## Instruction
Reproduce every line of the material below word for word, in the same order and with the same line breaks.

## Information shown
"""
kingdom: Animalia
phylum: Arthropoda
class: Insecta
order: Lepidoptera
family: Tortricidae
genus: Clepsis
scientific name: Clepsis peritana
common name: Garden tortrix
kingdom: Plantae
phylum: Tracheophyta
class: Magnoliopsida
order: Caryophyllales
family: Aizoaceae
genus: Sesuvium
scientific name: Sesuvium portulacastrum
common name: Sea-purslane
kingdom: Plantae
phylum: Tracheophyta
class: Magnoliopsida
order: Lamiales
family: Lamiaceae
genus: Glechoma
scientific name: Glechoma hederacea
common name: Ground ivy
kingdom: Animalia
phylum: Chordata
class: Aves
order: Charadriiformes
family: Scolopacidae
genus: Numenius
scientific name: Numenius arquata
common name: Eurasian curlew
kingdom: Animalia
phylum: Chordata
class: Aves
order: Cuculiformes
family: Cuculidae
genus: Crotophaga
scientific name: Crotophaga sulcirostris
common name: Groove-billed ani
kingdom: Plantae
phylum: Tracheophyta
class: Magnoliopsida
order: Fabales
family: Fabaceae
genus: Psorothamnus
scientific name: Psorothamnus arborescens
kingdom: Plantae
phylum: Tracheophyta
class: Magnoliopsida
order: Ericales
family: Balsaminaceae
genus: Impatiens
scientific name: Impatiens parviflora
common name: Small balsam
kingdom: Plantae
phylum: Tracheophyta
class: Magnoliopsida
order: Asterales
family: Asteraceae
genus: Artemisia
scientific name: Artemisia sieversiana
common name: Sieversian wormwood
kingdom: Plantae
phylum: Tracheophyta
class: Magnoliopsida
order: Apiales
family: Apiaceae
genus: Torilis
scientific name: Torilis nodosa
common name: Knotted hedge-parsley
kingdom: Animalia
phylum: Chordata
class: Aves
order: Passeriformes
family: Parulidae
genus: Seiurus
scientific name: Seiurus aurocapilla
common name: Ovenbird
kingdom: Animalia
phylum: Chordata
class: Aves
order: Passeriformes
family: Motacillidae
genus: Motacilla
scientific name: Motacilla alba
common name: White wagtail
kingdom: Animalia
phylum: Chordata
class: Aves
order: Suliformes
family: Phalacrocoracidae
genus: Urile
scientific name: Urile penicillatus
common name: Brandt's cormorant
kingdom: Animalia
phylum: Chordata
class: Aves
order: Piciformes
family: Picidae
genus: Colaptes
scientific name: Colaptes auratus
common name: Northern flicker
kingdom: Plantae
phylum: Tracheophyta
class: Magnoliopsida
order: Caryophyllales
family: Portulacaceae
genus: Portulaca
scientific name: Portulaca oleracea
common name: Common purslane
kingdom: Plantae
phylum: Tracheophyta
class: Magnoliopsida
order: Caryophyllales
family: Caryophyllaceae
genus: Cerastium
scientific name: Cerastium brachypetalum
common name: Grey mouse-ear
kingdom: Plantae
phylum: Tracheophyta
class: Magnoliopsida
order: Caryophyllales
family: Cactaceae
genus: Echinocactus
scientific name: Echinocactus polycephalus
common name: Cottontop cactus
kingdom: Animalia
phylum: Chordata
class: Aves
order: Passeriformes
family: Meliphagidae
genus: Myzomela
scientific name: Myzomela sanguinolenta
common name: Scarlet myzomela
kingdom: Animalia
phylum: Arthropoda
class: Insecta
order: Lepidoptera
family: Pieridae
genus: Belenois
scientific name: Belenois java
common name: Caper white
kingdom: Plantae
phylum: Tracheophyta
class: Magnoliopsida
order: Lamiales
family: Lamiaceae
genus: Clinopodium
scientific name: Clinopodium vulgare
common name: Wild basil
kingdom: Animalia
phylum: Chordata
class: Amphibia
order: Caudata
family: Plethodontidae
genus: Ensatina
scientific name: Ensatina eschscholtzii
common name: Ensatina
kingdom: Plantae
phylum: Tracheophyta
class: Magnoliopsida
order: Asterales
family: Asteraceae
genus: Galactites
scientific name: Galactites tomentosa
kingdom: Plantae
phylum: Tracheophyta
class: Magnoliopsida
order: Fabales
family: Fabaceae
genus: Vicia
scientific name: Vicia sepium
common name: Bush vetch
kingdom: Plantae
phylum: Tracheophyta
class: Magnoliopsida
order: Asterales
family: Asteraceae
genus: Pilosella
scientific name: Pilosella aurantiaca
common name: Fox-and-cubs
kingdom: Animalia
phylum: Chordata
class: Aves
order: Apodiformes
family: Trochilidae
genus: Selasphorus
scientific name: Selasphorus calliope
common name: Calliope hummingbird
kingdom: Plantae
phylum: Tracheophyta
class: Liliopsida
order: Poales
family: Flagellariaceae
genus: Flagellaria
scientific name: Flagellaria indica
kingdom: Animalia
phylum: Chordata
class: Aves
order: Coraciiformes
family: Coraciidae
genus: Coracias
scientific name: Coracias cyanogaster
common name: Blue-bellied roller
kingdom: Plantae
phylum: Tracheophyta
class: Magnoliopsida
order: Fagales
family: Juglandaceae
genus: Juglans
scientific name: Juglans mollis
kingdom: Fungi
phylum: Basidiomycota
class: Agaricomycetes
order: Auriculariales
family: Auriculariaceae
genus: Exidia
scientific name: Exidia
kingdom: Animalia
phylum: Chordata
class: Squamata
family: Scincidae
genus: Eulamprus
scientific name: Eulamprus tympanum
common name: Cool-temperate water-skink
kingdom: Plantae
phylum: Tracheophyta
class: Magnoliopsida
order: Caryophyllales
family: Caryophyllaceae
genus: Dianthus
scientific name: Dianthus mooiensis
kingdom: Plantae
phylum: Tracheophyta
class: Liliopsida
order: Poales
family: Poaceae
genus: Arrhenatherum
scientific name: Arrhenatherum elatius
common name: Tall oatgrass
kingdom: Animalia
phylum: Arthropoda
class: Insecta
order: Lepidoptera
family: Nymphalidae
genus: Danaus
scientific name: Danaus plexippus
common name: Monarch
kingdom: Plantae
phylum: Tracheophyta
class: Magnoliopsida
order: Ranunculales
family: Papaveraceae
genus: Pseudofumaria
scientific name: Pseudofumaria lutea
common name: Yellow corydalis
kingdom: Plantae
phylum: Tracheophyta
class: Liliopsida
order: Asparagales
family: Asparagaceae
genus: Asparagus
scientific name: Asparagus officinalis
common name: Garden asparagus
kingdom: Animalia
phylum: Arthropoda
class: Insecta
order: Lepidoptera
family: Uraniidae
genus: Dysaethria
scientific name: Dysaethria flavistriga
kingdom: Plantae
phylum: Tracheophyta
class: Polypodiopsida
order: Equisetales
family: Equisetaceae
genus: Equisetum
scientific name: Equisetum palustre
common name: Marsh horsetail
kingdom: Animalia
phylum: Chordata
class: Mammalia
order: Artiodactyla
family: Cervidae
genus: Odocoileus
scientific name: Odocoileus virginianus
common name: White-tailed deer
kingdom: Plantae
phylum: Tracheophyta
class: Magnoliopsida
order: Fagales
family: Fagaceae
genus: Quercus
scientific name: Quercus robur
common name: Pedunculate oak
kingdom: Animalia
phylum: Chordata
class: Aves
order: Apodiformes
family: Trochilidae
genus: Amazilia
"""
## Answer in full
kingdom: Animalia
phylum: Arthropoda
class: Insecta
order: Lepidoptera
family: Tortricidae
genus: Clepsis
scientific name: Clepsis peritana
common name: Garden tortrix
kingdom: Plantae
phylum: Tracheophyta
class: Magnoliopsida
order: Caryophyllales
family: Aizoaceae
genus: Sesuvium
scientific name: Sesuvium portulacastrum
common name: Sea-purslane
kingdom: Plantae
phylum: Tracheophyta
class: Magnoliopsida
order: Lamiales
family: Lamiaceae
genus: Glechoma
scientific name: Glechoma hederacea
common name: Ground ivy
kingdom: Animalia
phylum: Chordata
class: Aves
order: Charadriiformes
family: Scolopacidae
genus: Numenius
scientific name: Numenius arquata
common name: Eurasian curlew
kingdom: Animalia
phylum: Chordata
class: Aves
order: Cuculiformes
family: Cuculidae
genus: Crotophaga
scientific name: Crotophaga sulcirostris
common name: Groove-billed ani
kingdom: Plantae
phylum: Tracheophyta
class: Magnoliopsida
order: Fabales
family: Fabaceae
genus: Psorothamnus
scientific name: Psorothamnus arborescens
kingdom: Plantae
phylum: Tracheophyta
class: Magnoliopsida
order: Ericales
family: Balsaminaceae
genus: Impatiens
scientific name: Impatiens parviflora
common name: Small balsam
kingdom: Plantae
phylum: Tracheophyta
class: Magnoliopsida
order: Asterales
family: Asteraceae
genus: Artemisia
scientific name: Artemisia sieversiana
common name: Sieversian wormwood
kingdom: Plantae
phylum: Tracheophyta
class: Magnoliopsida
order: Apiales
family: Apiaceae
genus: Torilis
scientific name: Torilis nodosa
common name: Knotted hedge-parsley
kingdom: Animalia
phylum: Chordata
class: Aves
order: Passeriformes
family: Parulidae
genus: Seiurus
scientific name: Seiurus aurocapilla
common name: Ovenbird
kingdom: Animalia
phylum: Chordata
class: Aves
order: Passeriformes
family: Motacillidae
genus: Motacilla
scientific name: Motacilla alba
common name: White wagtail
kingdom: Animalia
phylum: Chordata
class: Aves
order: Suliformes
family: Phalacrocoracidae
genus: Urile
scientific name: Urile penicillatus
common name: Brandt's cormorant
kingdom: Animalia
phylum: Chordata
class: Aves
order: Piciformes
family: Picidae
genus: Colaptes
scientific name: Colaptes auratus
common name: Northern flicker
kingdom: Plantae
phylum: Tracheophyta
class: Magnoliopsida
order: Caryophyllales
family: Portulacaceae
genus: Portulaca
scientific name: Portulaca oleracea
common name: Common purslane
kingdom: Plantae
phylum: Tracheophyta
class: Magnoliopsida
order: Caryophyllales
family: Caryophyllaceae
genus: Cerastium
scientific name: Cerastium brachypetalum
common name: Grey mouse-ear
kingdom: Plantae
phylum: Tracheophyta
class: Magnoliopsida
order: Caryophyllales
family: Cactaceae
genus: Echinocactus
scientific name: Echinocactus polycephalus
common name: Cottontop cactus
kingdom: Animalia
phylum: Chordata
class: Aves
order: Passeriformes
family: Meliphagidae
genus: Myzomela
scientific name: Myzomela sanguinolenta
common name: Scarlet myzomela
kingdom: Animalia
phylum: Arthropoda
class: Insecta
order: Lepidoptera
family: Pieridae
genus: Belenois
scientific name: Belenois java
common name: Caper white
kingdom: Plantae
phylum: Tracheophyta
class: Magnoliopsida
order: Lamiales
family: Lamiaceae
genus: Clinopodium
scientific name: Clinopodium vulgare
common name: Wild basil
kingdom: Animalia
phylum: Chordata
class: Amphibia
order: Caudata
family: Plethodontidae
genus: Ensatina
scientific name: Ensatina eschscholtzii
common name: Ensatina
kingdom: Plantae
phylum: Tracheophyta
class: Magnoliopsida
order: Asterales
family: Asteraceae
genus: Galactites
scientific name: Galactites tomentosa
kingdom: Plantae
phylum: Tracheophyta
class: Magnoliopsida
order: Fabales
family: Fabaceae
genus: Vicia
scientific name: Vicia sepium
common name: Bush vetch
kingdom: Plantae
phylum: Tracheophyta
class: Magnoliopsida
order: Asterales
family: Asteraceae
genus: Pilosella
scientific name: Pilosella aurantiaca
common name: Fox-and-cubs
kingdom: Animalia
phylum: Chordata
class: Aves
order: Apodiformes
family: Trochilidae
genus: Selasphorus
scientific name: Selasphorus calliope
common name: Calliope hummingbird
kingdom: Plantae
phylum: Tracheophyta
class: Liliopsida
order: Poales
family: Flagellariaceae
genus: Flagellaria
scientific name: Flagellaria indica
kingdom: Animalia
phylum: Chordata
class: Aves
order: Coraciiformes
family: Coraciidae
genus: Coracias
scientific name: Coracias cyanogaster
common name: Blue-bellied roller
kingdom: Plantae
phylum: Tracheophyta
class: Magnoliopsida
order: Fagales
family: Juglandaceae
genus: Juglans
scientific name: Juglans mollis
kingdom: Fungi
phylum: Basidiomycota
class: Agaricomycetes
order: Auriculariales
family: Auriculariaceae
genus: Exidia
scientific name: Exidia
kingdom: Animalia
phylum: Chordata
class: Squamata
family: Scincidae
genus: Eulamprus
scientific name: Eulamprus tympanum
common name: Cool-temperate water-skink
kingdom: Plantae
phylum: Tracheophyta
class: Magnoliopsida
order: Caryophyllales
family: Caryophyllaceae
genus: Dianthus
scientific name: Dianthus mooiensis
kingdom: Plantae
phylum: Tracheophyta
class: Liliopsida
order: Poales
family: Poaceae
genus: Arrhenatherum
scientific name: Arrhenatherum elatius
common name: Tall oatgrass
kingdom: Animalia
phylum: Arthropoda
class: Insecta
order: Lepidoptera
family: Nymphalidae
genus: Danaus
scientific name: Danaus plexippus
common name: Monarch
kingdom: Plantae
phylum: Tracheophyta
class: Magnoliopsida
order: Ranunculales
family: Papaveraceae
genus: Pseudofumaria
scientific name: Pseudofumaria lutea
common name: Yellow corydalis
kingdom: Plantae
phylum: Tracheophyta
class: Liliopsida
order: Asparagales
family: Asparagaceae
genus: Asparagus
scientific name: Asparagus officinalis
common name: Garden asparagus
kingdom: Animalia
phylum: Arthropoda
class: Insecta
order: Lepidoptera
family: Uraniidae
genus: Dysaethria
scientific name: Dysaethria flavistriga
kingdom: Plantae
phylum: Tracheophyta
class: Polypodiopsida
order: Equisetales
family: Equisetaceae
genus: Equisetum
scientific name: Equisetum palustre
common name: Marsh horsetail
kingdom: Animalia
phylum: Chordata
class: Mammalia
order: Artiodactyla
family: Cervidae
genus: Odocoileus
scientific name: Odocoileus virginianus
common name: White-tailed deer
kingdom: Plantae
phylum: Tracheophyta
class: Magnoliopsida
order: Fagales
family: Fagaceae
genus: Quercus
scientific name: Quercus robur
common name: Pedunculate oak
kingdom: Animalia
phylum: Chordata
class: Aves
order: Apodiformes
family: Trochilidae
genus: Amazilia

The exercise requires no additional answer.